Milloy attended Lincoln High School in Tacoma, Washington, and excelled in high school football, baseball, and basketball. He was a teammate of Jon Kitna at Lincoln High School and earned Parade magazine high school All-American honors his senior year after rushing for 1,056 yards and 15 touchdowns as a tailback and intercepting seven passes as a safety. He was also a three-time All-Narrows League choice and was considered the top prep prospect in the state his senior year.

On September 15, 2008, it was reported that Milloy was arrested by Gwinnett Police for speeding and DUI. Police pulled him over for speeding on Interstate 85 at 3:30 am, and he was deemed intoxicated and was lodged in Gwinnett County Jail before posting a $1,645 bond.

Milloy married his college girlfriend, Claudine, a two-time All-American for Washington in track.

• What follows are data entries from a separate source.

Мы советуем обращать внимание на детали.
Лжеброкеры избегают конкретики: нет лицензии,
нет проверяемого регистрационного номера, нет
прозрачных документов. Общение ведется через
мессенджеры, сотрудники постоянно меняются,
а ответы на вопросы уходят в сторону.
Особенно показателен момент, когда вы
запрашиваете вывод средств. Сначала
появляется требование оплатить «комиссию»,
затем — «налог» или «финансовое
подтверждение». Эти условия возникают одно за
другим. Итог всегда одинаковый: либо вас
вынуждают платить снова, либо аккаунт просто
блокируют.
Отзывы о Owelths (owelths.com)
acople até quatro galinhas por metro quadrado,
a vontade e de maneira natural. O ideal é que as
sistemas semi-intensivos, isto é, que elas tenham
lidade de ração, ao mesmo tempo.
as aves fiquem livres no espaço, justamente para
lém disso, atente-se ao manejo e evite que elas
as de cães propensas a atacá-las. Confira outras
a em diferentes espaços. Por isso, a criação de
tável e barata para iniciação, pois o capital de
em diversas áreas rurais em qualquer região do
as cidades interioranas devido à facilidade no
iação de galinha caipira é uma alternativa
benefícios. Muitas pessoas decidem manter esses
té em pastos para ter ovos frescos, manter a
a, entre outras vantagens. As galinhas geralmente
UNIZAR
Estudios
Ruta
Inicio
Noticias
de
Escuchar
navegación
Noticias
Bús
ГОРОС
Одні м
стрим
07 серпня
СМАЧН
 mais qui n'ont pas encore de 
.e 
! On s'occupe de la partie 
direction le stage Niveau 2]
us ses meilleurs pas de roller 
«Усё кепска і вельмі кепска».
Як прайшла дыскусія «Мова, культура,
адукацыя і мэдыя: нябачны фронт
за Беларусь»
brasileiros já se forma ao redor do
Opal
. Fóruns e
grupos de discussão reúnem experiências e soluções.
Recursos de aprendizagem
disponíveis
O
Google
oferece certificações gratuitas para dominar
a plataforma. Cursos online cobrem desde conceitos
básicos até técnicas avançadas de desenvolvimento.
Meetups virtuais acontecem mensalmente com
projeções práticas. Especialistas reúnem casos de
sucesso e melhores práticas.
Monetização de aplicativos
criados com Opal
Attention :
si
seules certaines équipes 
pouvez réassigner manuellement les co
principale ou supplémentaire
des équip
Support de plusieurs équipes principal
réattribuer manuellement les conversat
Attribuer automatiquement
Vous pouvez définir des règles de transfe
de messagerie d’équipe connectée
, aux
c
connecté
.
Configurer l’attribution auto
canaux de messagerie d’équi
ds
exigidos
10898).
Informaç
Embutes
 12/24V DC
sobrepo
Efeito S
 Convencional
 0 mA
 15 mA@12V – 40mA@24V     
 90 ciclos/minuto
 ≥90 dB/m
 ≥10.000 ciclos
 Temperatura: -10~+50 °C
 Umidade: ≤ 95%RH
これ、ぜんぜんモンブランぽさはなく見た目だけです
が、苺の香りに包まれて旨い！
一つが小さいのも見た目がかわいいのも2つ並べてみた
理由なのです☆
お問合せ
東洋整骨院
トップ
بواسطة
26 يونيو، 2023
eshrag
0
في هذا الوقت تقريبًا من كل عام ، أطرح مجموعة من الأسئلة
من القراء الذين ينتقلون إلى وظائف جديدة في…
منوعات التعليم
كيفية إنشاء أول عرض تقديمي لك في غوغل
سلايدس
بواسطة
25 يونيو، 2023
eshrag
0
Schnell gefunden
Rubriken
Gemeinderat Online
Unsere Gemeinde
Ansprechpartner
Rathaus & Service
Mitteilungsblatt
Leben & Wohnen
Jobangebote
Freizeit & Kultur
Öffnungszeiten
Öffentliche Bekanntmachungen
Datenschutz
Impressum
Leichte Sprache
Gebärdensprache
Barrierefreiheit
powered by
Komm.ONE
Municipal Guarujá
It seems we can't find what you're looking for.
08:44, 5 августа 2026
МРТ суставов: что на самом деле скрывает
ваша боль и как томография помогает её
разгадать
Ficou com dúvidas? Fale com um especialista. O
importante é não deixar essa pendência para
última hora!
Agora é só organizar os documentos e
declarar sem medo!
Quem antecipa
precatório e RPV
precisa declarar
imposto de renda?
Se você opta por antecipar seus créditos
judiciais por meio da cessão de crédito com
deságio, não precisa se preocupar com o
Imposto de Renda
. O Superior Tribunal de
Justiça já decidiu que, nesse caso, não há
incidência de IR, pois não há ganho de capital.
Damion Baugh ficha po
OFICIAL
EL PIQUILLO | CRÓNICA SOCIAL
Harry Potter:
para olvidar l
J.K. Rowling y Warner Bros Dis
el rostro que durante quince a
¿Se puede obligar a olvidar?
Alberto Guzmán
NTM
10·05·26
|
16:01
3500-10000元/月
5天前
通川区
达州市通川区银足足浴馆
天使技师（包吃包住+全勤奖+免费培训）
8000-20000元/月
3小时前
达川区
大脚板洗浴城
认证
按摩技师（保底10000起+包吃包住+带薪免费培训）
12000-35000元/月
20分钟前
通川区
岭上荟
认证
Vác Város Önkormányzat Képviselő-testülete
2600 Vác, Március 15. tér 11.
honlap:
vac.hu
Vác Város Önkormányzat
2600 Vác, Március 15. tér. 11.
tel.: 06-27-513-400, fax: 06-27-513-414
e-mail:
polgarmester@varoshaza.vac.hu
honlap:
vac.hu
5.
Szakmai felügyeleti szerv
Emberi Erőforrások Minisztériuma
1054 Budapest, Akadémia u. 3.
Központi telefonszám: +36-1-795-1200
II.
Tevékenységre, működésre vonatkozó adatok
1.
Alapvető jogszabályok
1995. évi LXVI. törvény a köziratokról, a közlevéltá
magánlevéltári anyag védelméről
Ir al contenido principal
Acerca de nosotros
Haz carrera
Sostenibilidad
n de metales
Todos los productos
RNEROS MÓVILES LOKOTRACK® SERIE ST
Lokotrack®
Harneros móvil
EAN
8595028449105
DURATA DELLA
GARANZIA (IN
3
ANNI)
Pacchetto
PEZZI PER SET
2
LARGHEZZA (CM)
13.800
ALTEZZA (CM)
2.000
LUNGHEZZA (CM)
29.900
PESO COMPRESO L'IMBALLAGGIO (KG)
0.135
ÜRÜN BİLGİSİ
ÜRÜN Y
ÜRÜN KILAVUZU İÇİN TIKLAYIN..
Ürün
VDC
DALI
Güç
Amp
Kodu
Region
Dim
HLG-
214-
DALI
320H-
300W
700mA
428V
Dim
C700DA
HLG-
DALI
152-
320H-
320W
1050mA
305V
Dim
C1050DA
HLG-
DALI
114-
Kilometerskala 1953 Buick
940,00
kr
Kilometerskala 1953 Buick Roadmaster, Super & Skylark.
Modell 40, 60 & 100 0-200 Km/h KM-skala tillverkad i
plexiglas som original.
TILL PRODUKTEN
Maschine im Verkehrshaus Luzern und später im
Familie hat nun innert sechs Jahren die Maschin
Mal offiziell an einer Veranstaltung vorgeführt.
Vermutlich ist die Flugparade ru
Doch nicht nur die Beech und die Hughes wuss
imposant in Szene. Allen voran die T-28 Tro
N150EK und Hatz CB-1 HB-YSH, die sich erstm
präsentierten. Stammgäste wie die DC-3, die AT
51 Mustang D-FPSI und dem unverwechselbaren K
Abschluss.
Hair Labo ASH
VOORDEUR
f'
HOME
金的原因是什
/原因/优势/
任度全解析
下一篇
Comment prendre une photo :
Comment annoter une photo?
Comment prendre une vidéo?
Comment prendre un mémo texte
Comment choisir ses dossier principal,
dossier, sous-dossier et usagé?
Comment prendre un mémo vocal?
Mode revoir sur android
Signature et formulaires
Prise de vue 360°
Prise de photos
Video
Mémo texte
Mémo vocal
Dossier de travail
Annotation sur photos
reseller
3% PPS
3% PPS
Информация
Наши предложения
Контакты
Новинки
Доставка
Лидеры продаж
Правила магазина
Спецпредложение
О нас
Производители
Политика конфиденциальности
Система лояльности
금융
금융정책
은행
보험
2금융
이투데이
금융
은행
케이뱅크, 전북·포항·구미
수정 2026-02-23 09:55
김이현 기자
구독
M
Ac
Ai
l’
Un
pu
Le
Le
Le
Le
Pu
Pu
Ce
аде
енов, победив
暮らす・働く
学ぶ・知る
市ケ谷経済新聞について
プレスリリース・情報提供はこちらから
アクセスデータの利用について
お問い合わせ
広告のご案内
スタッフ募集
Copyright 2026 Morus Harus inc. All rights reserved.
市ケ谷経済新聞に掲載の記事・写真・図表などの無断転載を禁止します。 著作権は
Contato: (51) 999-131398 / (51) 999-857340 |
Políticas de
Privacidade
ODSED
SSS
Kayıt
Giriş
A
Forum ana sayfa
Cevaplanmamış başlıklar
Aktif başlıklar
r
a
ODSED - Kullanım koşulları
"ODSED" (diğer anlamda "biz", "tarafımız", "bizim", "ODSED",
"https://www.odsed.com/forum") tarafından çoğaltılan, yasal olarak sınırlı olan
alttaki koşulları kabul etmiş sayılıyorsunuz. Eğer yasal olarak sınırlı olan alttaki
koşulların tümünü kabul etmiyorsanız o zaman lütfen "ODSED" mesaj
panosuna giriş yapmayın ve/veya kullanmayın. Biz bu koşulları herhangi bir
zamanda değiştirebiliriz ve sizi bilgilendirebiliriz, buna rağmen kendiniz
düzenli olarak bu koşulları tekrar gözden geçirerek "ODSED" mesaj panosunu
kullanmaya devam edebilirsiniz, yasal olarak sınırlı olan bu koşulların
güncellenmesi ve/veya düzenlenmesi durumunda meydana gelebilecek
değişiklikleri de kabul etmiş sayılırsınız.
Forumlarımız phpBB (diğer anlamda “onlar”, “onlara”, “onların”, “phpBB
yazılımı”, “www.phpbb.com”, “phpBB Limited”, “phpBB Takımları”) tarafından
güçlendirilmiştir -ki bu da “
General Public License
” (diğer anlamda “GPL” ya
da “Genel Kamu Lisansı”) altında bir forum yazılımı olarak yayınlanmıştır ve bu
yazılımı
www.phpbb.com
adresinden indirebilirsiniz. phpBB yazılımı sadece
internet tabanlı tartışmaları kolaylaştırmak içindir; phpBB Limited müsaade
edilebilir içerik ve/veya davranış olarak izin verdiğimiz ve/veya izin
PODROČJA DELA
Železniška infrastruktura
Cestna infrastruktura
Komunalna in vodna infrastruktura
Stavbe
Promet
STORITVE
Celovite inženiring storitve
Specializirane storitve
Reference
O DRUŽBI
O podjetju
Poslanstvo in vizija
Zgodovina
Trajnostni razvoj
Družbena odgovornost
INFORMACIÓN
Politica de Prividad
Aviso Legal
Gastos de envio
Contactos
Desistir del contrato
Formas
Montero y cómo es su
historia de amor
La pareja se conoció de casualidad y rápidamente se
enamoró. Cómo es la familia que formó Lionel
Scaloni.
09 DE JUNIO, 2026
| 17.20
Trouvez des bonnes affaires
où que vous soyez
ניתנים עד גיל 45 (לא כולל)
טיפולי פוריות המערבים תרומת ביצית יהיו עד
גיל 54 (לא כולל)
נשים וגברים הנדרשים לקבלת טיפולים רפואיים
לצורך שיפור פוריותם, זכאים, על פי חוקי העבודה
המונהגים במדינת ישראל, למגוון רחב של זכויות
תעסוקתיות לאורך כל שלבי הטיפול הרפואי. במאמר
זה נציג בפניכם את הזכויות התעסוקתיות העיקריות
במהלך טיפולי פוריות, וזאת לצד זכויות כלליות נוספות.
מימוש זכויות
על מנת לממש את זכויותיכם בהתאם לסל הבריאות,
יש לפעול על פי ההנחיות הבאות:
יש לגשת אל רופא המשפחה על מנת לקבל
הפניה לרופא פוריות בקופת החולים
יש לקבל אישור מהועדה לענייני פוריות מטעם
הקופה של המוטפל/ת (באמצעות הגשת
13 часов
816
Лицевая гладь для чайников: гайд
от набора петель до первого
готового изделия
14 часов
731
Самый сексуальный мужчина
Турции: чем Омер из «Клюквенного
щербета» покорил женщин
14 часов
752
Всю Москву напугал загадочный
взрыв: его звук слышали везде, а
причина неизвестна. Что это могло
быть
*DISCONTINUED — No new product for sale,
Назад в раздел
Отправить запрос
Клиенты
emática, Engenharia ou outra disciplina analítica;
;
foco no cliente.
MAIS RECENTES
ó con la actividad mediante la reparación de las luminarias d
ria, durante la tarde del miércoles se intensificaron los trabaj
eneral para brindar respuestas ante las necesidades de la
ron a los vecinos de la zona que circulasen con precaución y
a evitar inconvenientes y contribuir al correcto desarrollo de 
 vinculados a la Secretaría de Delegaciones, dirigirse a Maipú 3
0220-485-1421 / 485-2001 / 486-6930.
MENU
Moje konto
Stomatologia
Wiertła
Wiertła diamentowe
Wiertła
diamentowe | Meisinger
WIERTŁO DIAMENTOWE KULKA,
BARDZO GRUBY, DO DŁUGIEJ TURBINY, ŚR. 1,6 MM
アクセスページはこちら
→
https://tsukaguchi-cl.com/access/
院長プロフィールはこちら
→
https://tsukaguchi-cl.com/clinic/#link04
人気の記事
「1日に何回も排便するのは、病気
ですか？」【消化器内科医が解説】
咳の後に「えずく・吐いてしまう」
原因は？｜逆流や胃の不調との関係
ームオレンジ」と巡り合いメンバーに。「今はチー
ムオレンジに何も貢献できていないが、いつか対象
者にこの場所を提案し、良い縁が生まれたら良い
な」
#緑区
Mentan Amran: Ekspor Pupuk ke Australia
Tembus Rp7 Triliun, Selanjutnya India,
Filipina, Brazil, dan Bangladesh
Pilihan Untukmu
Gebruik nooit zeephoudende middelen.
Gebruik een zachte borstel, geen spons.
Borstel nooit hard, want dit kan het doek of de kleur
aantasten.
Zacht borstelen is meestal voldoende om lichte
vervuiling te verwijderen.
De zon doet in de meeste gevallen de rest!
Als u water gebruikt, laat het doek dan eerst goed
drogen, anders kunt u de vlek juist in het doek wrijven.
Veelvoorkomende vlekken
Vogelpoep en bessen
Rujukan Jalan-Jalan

They currently reside in Woodinville, Washington and have four daughters, Amirah, Kiki, Tia, and Breya. Amirah was an outfielder for the Washington Huskies softball team. Kiki was a center fielder for the Tennessee Volunteers softball team. Tia began playing for the University of Oklahoma softball team in 2025.